Заметив однажды, что внук так сильно походит на него самого, Тизарий лично преподнес Ксенофу графскую корону Криниспана, столицей которого являлся Тарагоф. Это казалось тем более удивительным, что Ксеноф был всего лишь пятым наследным принцем, и не мог претендовать на наследство своего отца — правителя графства Паршидан. В результате благосклонности верховного главы Дома, Ксеноф стал титулованным графом раньше своего старшего брата, который и поныне числился у отца военным тысячником. Подобный жест свидетельствовал о доверии главы Дома, и Ксеноф собирался его оправдать во что бы то ни стало. Вот уже пять лет он занимал трон Криниспана и за это время повысил налоги для жителей графства более чем в три раза, превысив многократно минимальный налог, установленный Гайлордом Сильным — императором Аркании.

Тизарию пришлись по душе успехи внука, и он снова поощрил его — даровал Ксенофу майорат — государственный документ, дающий владельцу право передавать графскую корону по наследству. А наследник должен был появиться в эту самую ночь — ночь Рождения, Смерти и грядущей Славы…

***

Эйвил Крезентальская, молодая супруга Ксенофа, возлежала на пуховых перинах, судорожно хватая ртом воздух. Она с трудом сдерживала мучительные спазмы, волнами накатывающие на живот.
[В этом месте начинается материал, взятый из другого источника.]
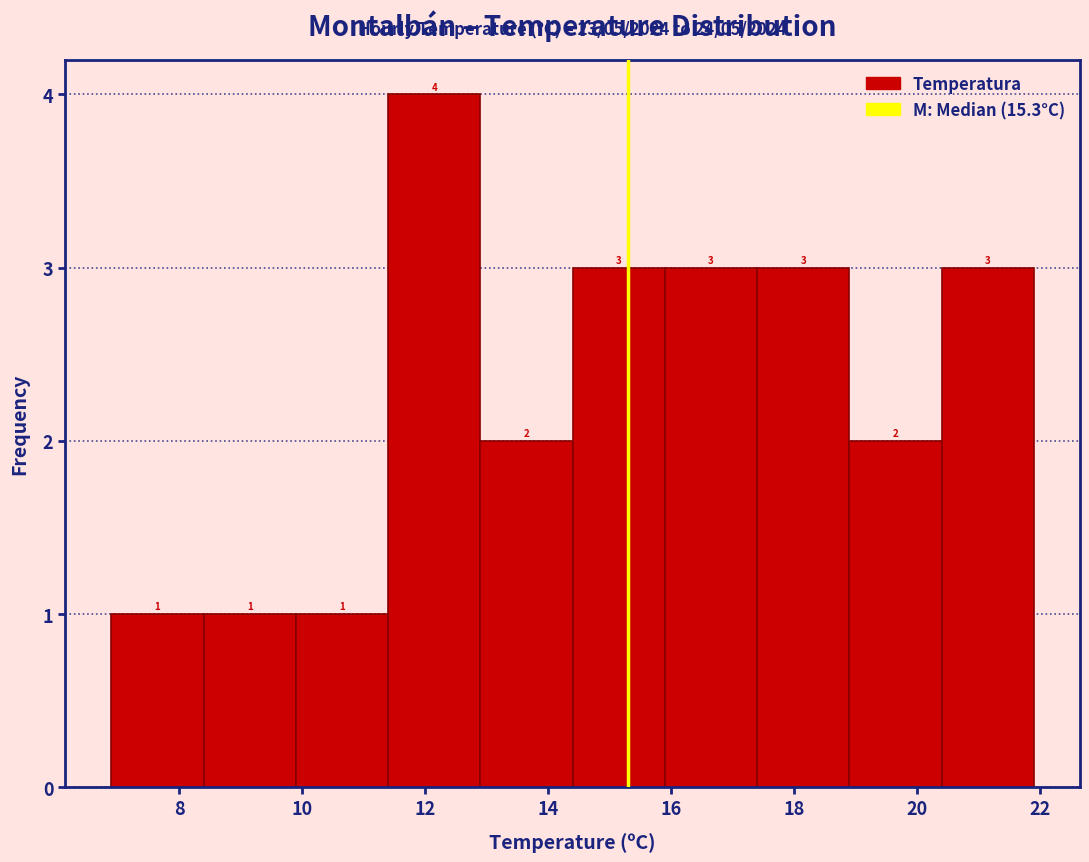

How tall is the bar that spans 9.9 to 11.4 on the x-axis? The bar edges are not printed on the chart, so give them approximately, as read against the axis.

1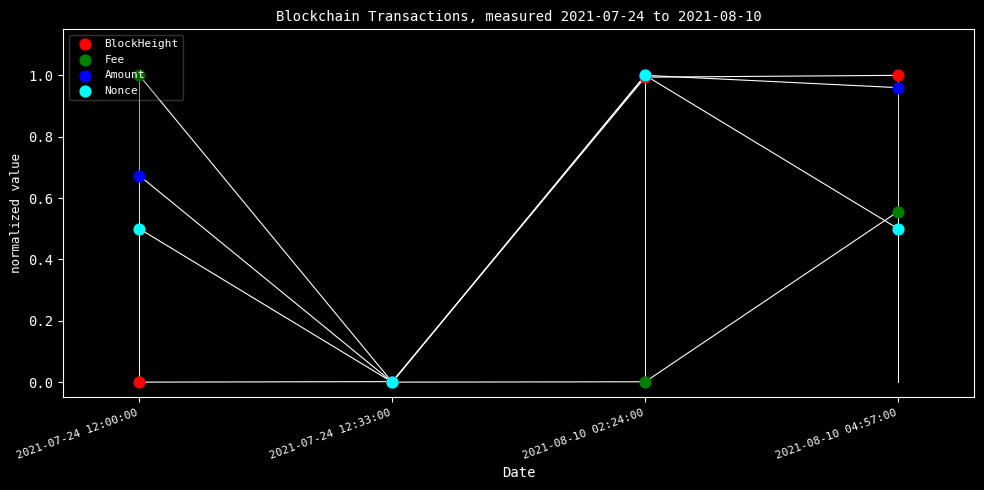

Which series contains the highest Y value?

BlockHeight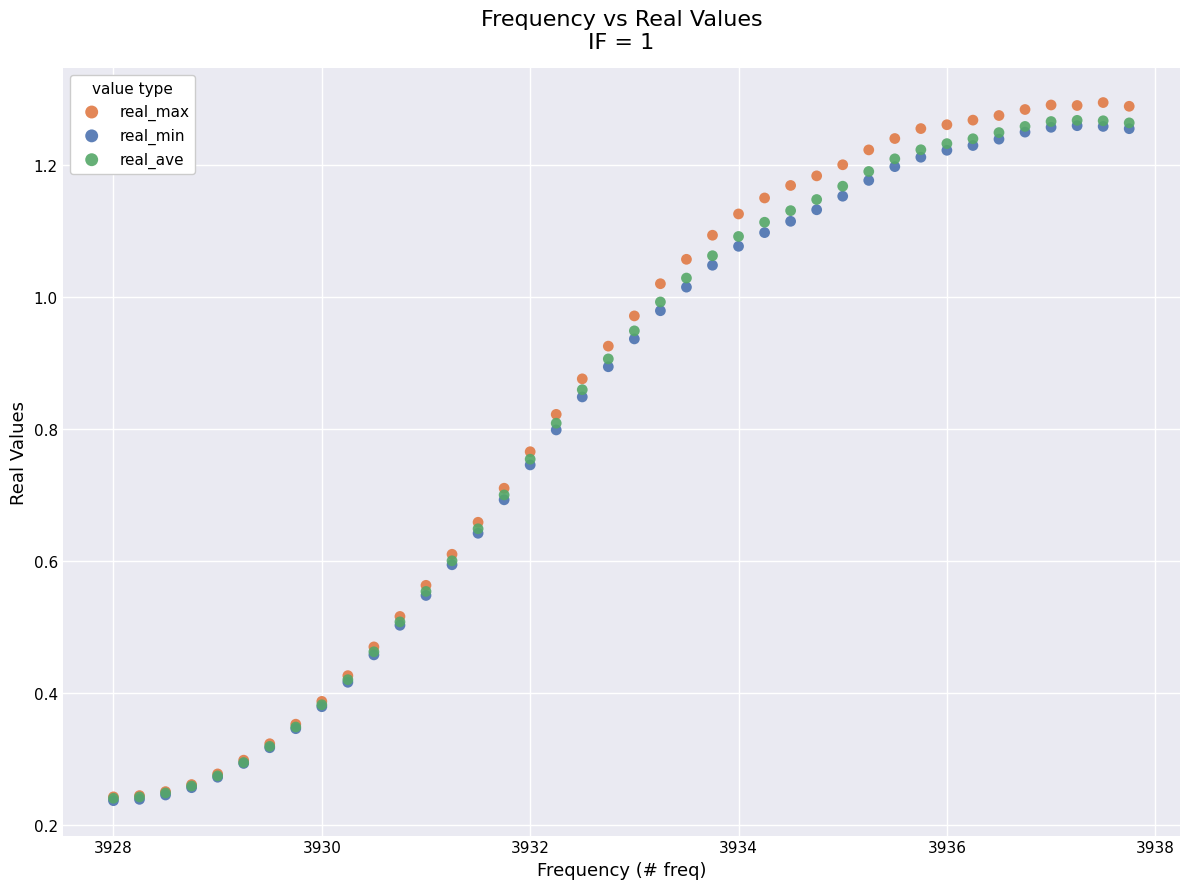

What are all the series names shown in the legend?

real_max, real_min, real_ave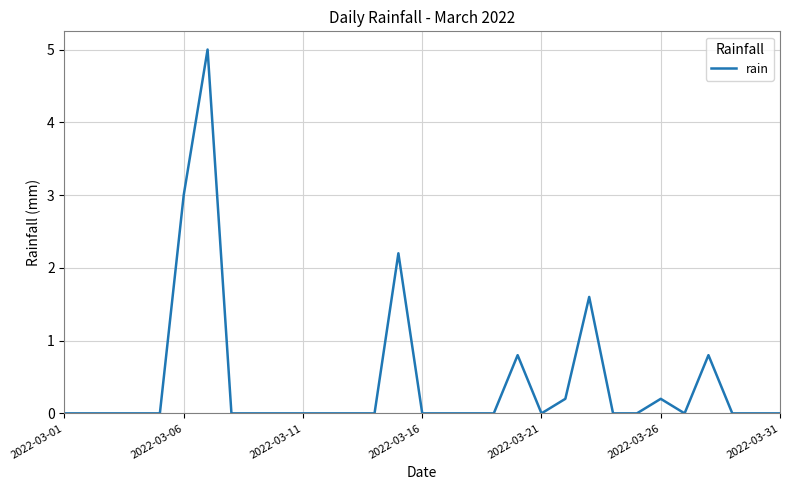

What is the maximum value shown in the chart?

5.0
Возле графини хлопотали фрейлины и старуха-акушерка, поправляли подушки и протирали горячий лоб роженицы мокрой тряпкой. Все ждали прихода младенца, которому предстояло в будущем править богатыми землями Криниспана.

— Госпожа, — ласково прошептала главная фрейлина, — потерпите ещё немного. Вы сможете, я знаю…

— Мила, — простонала бедняжка, закусывая до крови нижнюю губу, — эта боль… Я не могу больше её выносить… Я умру…

— Что вы говорите! — испуганно воскликнула девушка и прижалась лицом к груди графини. — Не думайте так. Это неправда, вы справитесь.

Эйвил не ответила. Новый приступ боли исторг из неё протяжный стон.

— Кажется, все скоро закончится, — спокойно произнесла повитуха, держа в руках белое полотенце. — Соберитесь, миледи, осталось совсем немного. А ты, Мила, отойди от графини, ты же её задушишь. Иди, сообщи Его Светлости, что его первенец вот-вот появится на белый свет.

В этот момент особенно сильно ударила молния, и небо за окном озарилось ослепительно яркой вспышкой. Повитуха перекрестилась и громко пробормотала:

— Что делается! Ямат нас упаси от козней Зловещей Пятёрки. А ты чего стоишь, Мила? Я же отправила тебя к Его Светлости? Не теряй времени.

Фрейлина безропотно подчинилась. Она не могла больше смотреть на мучения своей любимой госпожи, каждый стон которой был тяжёл словно наковальня в мастерской кузнеца. Девушка вышла из комнаты и на мгновение ослепла от яркого света. В отличие от покоев графини, освещаемых лишь тремя свечами, в коридоре вдоль стен горели десятки светильников. Когда зрение вернулось к ней, Мила поспешила дальше и вошла в огромную залу, в центре которой по узорчатому ковру нервно расхаживал Ксеноф.